See API Reference — Managed Runs Module for:

  • request(...) — Initiate a managed run
  • cancel(...) — Cancel a pending or running run
  • getById(...) — Fetch run details and status
  • getForUser(...) — List your runs
  • createCheckoutSession(...) — Create Stripe checkout for platform key runs

FAQ

Q: Can I reuse my API key across multiple managed runs? A: Yes. Provide userApiKeyEncrypted on each request; it’s securely stored and only decrypted during execution.

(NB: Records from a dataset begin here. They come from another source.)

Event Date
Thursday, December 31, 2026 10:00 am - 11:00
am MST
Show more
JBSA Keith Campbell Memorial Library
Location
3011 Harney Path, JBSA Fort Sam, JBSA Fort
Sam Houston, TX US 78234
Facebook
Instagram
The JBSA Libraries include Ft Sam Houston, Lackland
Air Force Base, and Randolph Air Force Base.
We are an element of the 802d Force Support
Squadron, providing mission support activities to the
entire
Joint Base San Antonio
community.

Q: What happens if my API key is invalid? A: The run fails during provisioning (status: error) with a message like “Failed to authenticate with API provider.” No charge if using BYOK; full charge if using platform key.

Q: Can I cancel a run and get a refund? A: Yes, if cancelled before the run starts (status: pending_payment or queued). Refunds for runs that started are prorated based on API tokens used.

Q: How long are outputs stored? A: 30 days. Download them to your own storage for long-term keeping.

Q: Can I schedule a spec to run daily? A: Not yet. Phase 2 will include cron-like scheduling.

Q: Is my source code safe? A: Yes. Specs run in isolated containers. SpecMarket never sees your output files’ source code unless you explicitly export it.


Getting Help

Managed Runs will be a first-class feature of SpecMarket. During Phase 2, expect rapid iteration and improvement based on user feedback.